* What is being asked: Select each line below that contains the word "Complete". Case counts.

* Extracted data entries:

<<<<

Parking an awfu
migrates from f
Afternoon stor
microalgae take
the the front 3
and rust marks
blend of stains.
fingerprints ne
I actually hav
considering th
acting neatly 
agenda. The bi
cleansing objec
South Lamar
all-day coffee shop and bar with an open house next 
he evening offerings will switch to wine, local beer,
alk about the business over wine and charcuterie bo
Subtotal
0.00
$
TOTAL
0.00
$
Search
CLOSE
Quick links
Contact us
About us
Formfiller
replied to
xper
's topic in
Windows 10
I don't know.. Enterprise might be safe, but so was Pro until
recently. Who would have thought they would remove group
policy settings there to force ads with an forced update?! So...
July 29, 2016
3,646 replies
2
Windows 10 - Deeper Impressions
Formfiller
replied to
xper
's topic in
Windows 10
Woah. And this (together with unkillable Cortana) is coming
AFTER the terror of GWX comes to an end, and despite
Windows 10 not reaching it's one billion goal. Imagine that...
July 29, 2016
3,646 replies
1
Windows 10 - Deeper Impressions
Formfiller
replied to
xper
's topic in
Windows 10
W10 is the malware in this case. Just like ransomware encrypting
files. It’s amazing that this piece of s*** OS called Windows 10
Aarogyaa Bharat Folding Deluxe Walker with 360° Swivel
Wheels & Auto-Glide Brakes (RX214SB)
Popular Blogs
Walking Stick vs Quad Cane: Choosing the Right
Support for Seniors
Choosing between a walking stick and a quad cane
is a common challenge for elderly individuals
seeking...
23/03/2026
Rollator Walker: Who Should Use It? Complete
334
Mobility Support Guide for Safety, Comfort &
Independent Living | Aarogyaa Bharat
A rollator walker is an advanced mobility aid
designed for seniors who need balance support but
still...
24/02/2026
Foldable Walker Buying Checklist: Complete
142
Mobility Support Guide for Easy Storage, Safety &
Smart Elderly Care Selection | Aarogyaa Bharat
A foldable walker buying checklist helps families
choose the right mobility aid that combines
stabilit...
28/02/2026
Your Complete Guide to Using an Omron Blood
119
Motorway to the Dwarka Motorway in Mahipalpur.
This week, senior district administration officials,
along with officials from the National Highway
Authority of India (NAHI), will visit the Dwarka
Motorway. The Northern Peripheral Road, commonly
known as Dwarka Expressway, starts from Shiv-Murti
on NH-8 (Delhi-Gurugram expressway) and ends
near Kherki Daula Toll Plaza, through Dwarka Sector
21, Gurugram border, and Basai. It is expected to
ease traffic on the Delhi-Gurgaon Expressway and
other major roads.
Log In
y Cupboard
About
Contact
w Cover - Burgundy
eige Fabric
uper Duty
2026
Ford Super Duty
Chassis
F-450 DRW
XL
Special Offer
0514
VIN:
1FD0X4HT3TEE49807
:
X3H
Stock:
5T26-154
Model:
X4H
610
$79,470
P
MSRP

>>>>

* Written response:
Rollator Walker: Who Should Use It? Complete
Foldable Walker Buying Checklist: Complete
Your Complete Guide to Using an Omron Blood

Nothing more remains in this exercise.